Speakers at the conference included Allan Little, Special Correspondent for BBC News, Derek Draper, psychotherapist and former Labour advisor, Edward Stourton, Presenter on BBC News, Barry Richards, Deputy Dean for Research and Enterprise for The Media School at Bournemouth University and Jean Seaton, Professor of Communications and Media History, Westminster University, among many others.

Following a series of panels on emotions in particular contexts (war reporting, interviewing and online journalism), delegates returned to the project aim of identifying how to take an emotional literacy agenda forward in training and support for journalists. The discussions will feed into the reports being prepared by the research team.

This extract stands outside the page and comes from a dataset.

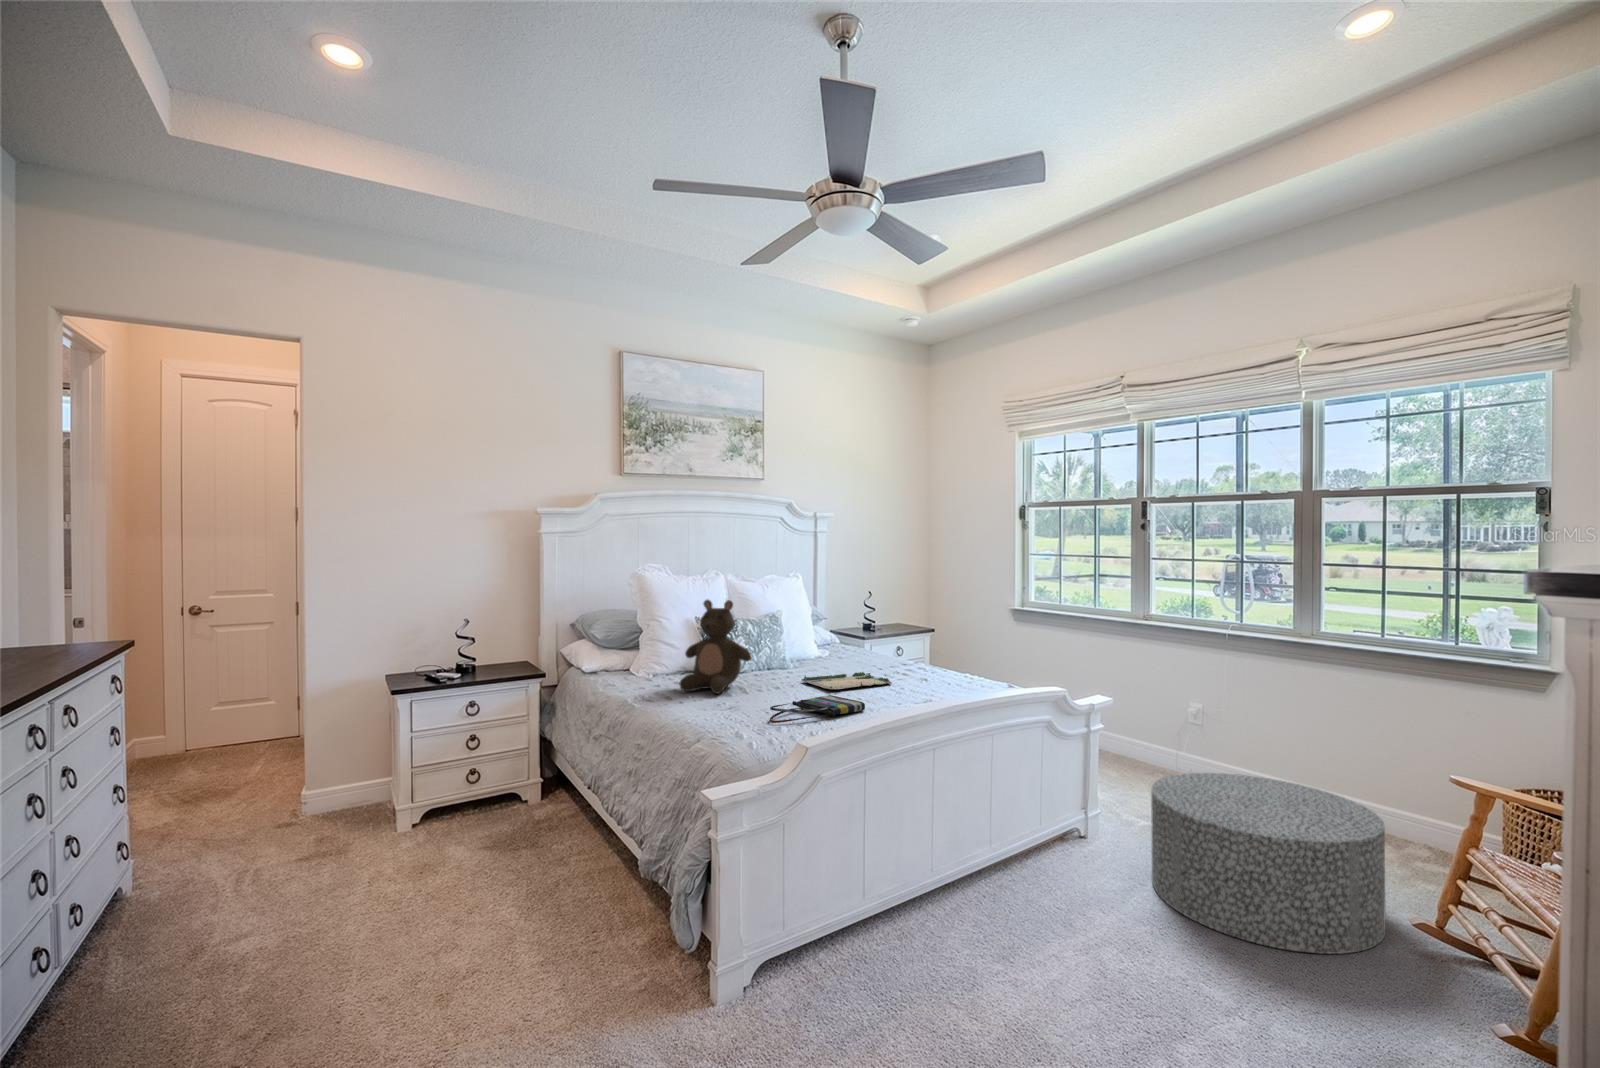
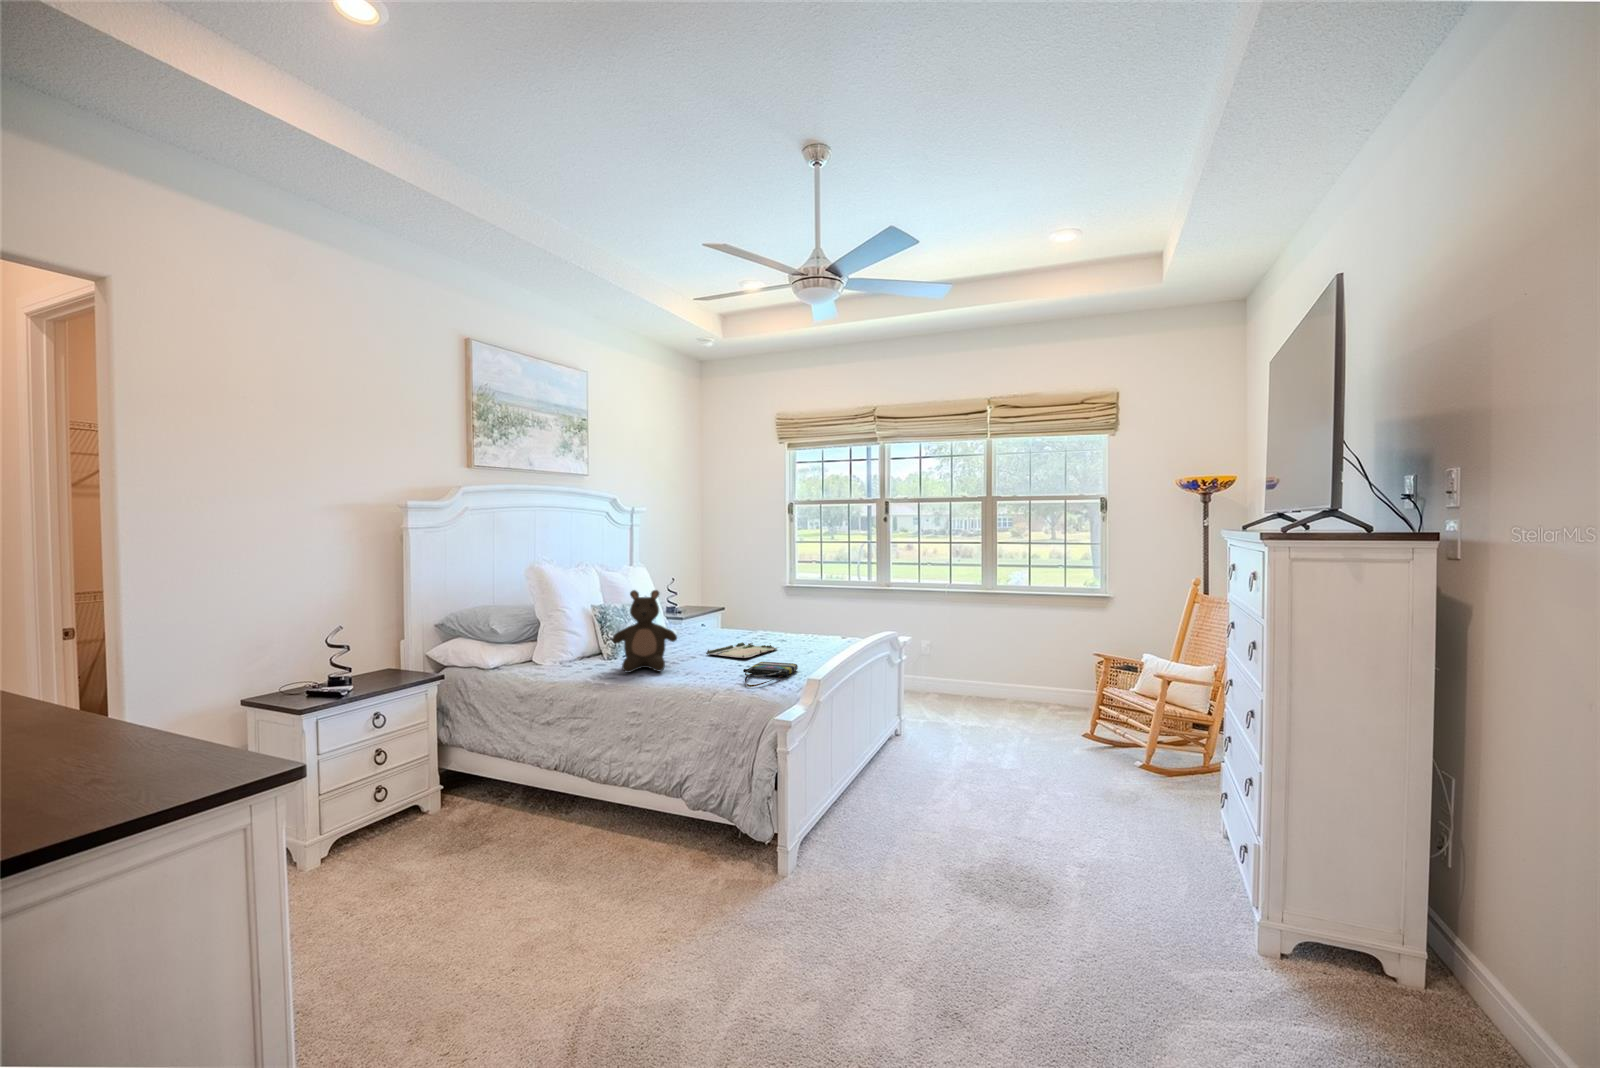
ottoman: present [1151,773,1386,954] -> none [955,685,1085,783]

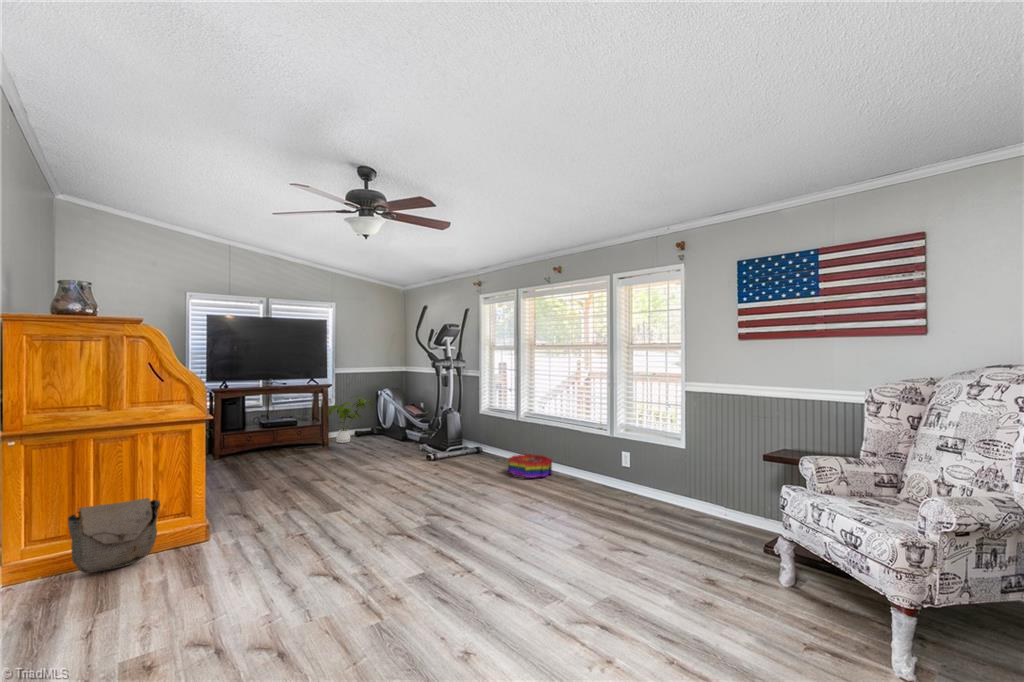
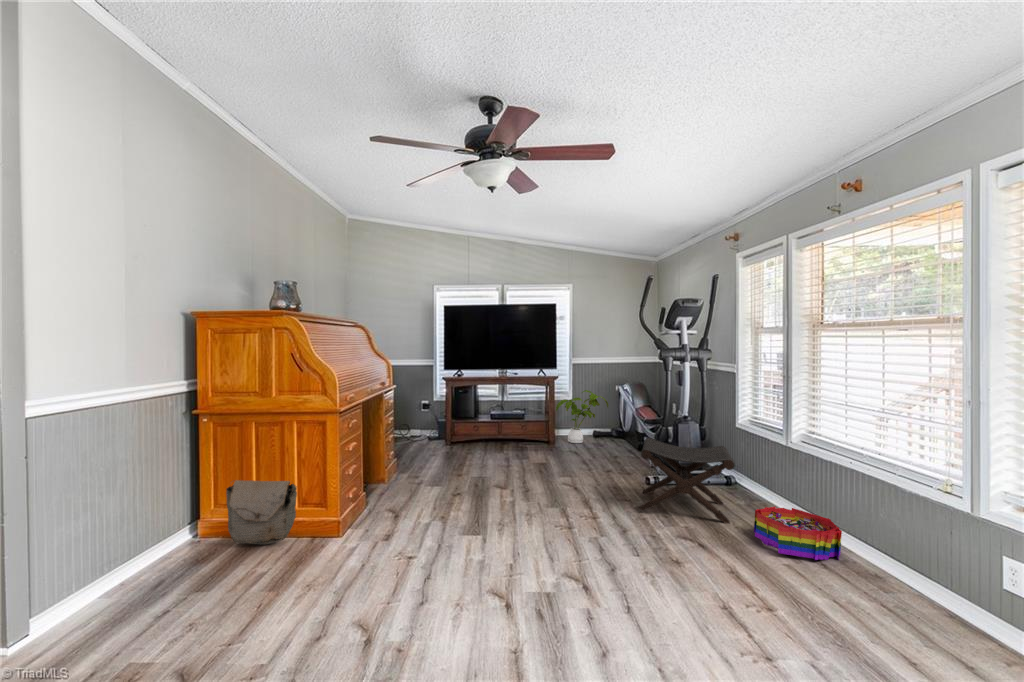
footstool: none [430,424,495,474] -> present [640,438,735,524]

"It was an exciting event, which succeeded in bringing together an array of informed perspectives on a shared set of issues. The ensuing discussion was lively and perceptive, and certain to facilitate further initiatives in the worlds of journalism and journalism research alike," said Stuart Allan, who spoke at the conference.

"This is hugely valuable research and establishes the Media School at the forefront of modern thinking about how journalists should go about covering a world in which disaster and trauma seem to be increasingly the order of the day," said Stephen Jukes, Dean of The Media School at Bournemouth University.